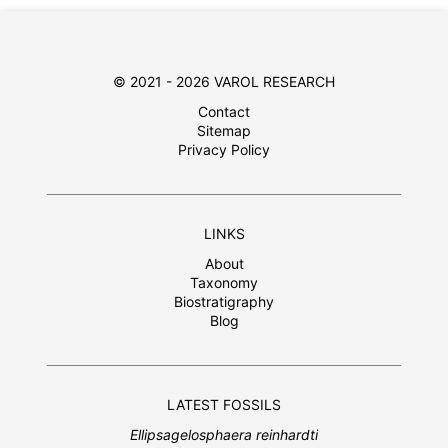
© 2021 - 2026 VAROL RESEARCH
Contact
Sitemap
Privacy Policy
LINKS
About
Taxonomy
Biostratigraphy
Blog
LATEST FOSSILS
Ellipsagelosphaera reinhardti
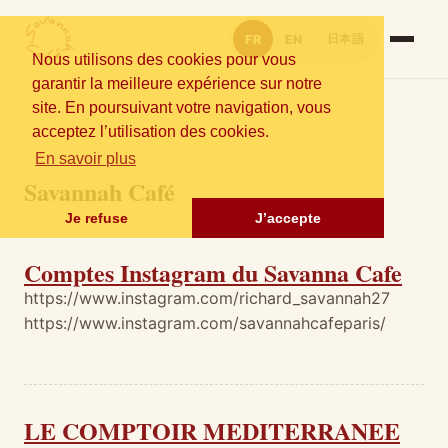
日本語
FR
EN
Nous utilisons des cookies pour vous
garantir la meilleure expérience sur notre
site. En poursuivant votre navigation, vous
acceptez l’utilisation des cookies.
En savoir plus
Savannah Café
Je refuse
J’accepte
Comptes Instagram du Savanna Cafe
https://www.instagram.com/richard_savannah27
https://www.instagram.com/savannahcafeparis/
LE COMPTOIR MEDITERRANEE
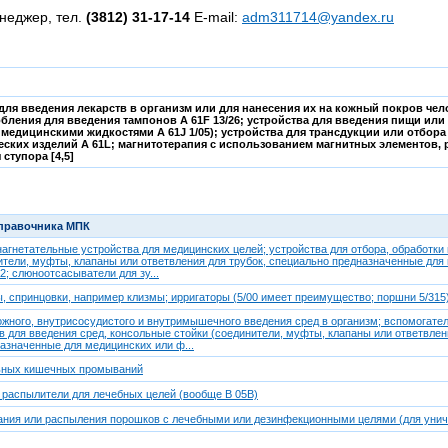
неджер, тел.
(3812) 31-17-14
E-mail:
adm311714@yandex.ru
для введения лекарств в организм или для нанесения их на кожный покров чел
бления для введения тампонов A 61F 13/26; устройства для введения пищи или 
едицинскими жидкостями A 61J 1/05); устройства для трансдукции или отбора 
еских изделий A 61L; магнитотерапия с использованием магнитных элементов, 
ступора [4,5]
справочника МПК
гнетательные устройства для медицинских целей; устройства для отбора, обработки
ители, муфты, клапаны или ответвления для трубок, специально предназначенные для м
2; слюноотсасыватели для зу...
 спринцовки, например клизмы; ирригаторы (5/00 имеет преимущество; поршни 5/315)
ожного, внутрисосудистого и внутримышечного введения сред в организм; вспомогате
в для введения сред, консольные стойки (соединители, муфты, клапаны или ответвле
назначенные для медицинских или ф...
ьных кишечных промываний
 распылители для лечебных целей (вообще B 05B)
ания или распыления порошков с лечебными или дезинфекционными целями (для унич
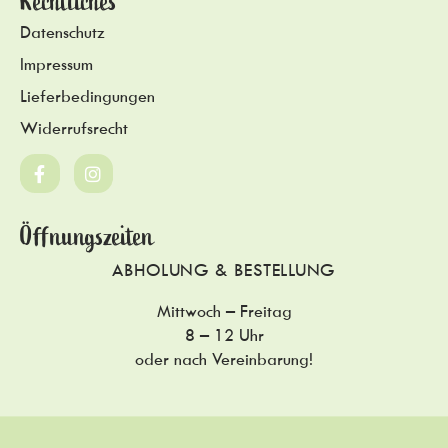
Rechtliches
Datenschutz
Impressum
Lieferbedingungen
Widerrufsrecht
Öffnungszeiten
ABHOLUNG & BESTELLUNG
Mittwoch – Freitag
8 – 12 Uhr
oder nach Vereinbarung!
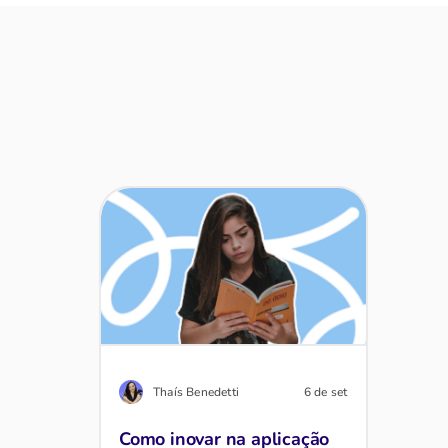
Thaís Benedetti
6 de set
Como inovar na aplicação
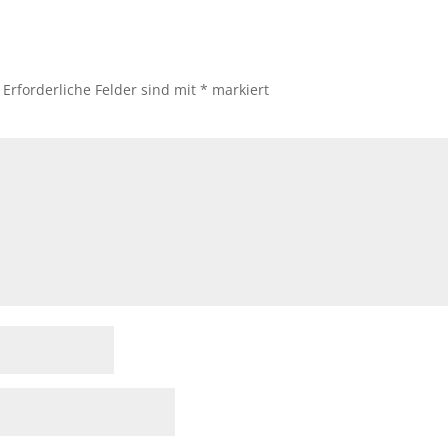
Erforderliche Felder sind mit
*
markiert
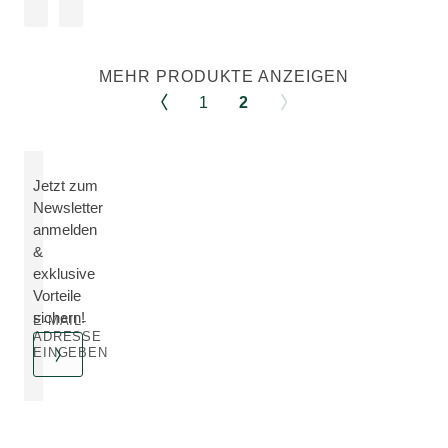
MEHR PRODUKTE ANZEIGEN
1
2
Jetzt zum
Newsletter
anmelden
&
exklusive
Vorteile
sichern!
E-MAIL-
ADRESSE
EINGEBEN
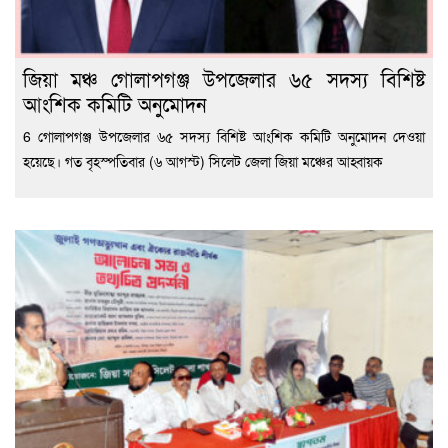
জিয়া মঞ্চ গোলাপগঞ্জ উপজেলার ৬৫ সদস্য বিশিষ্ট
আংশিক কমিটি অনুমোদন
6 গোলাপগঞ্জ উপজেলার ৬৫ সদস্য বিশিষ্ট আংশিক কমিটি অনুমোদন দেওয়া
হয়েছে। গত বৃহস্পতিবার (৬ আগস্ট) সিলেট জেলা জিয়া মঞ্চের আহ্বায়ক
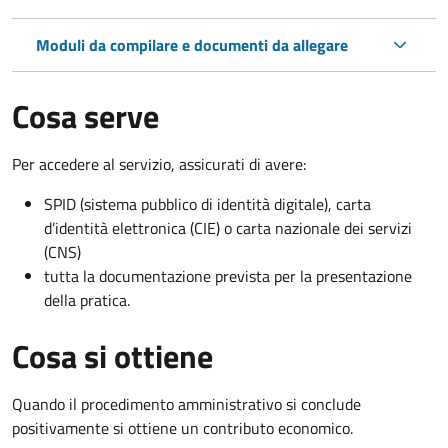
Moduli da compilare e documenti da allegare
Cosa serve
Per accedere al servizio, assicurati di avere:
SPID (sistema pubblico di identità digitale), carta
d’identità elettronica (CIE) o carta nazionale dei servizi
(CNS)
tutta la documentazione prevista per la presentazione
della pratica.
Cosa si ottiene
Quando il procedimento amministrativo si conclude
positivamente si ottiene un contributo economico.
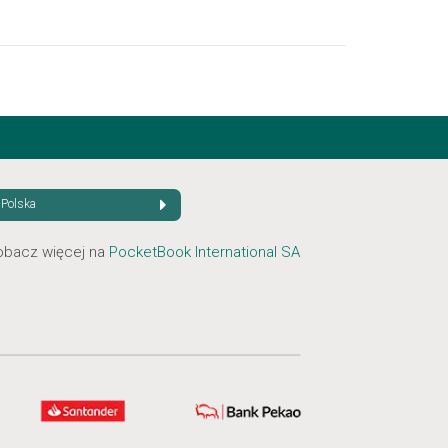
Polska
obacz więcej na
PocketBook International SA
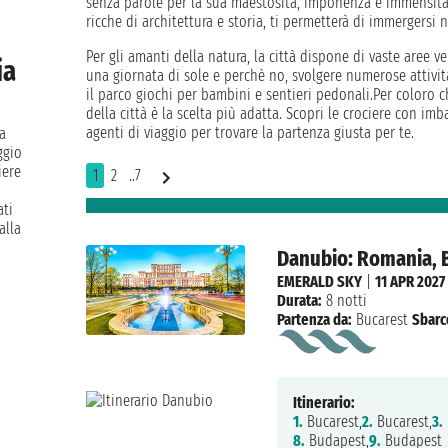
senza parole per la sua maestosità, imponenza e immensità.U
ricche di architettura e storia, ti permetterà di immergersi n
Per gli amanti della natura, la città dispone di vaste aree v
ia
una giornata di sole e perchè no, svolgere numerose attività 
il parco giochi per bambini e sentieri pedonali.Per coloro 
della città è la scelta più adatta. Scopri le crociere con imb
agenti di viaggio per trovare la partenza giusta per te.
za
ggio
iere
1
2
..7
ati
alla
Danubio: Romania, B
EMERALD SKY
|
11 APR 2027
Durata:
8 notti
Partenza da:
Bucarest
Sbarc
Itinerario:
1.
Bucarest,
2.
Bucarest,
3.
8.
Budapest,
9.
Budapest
----------------------------------------
[Activity] Within the material above, only the stretch from the line holding "спринцовки, например клизмы;" through the line holding "tutta la documentazione" is to be restated exactly. Pictures are dropped.

[Exercise response]
 спринцовки, например клизмы; ирригаторы (5/00 имеет преимущество; поршни 5/315)
ожного, внутрисосудистого и внутримышечного введения сред в организм; вспомогате
в для введения сред, консольные стойки (соединители, муфты, клапаны или ответвле
назначенные для медицинских или ф...
ьных кишечных промываний
 распылители для лечебных целей (вообще B 05B)
ания или распыления порошков с лечебными или дезинфекционными целями (для унич
Rechtliches
Datenschutz
Impressum
Lieferbedingungen
Widerrufsrecht
Öffnungszeiten
ABHOLUNG & BESTELLUNG
Mittwoch – Freitag
8 – 12 Uhr
oder nach Vereinbarung!
Thaís Benedetti
6 de set
Como inovar na aplicação
Erforderliche Felder sind mit
*
markiert
MEHR PRODUKTE ANZEIGEN
1
2
Jetzt zum
Newsletter
anmelden
&
exklusive
Vorteile
sichern!
E-MAIL-
ADRESSE
EINGEBEN
জিয়া মঞ্চ গোলাপগঞ্জ উপজেলার ৬৫ সদস্য বিশিষ্ট
আংশিক কমিটি অনুমোদন
6 গোলাপগঞ্জ উপজেলার ৬৫ সদস্য বিশিষ্ট আংশিক কমিটি অনুমোদন দেওয়া
হয়েছে। গত বৃহস্পতিবার (৬ আগস্ট) সিলেট জেলা জিয়া মঞ্চের আহ্বায়ক
Moduli da compilare e documenti da allegare
Cosa serve
Per accedere al servizio, assicurati di avere:
SPID (sistema pubblico di identità digitale), carta
d’identità elettronica (CIE) o carta nazionale dei servizi
(CNS)
tutta la documentazione prevista per la presentazione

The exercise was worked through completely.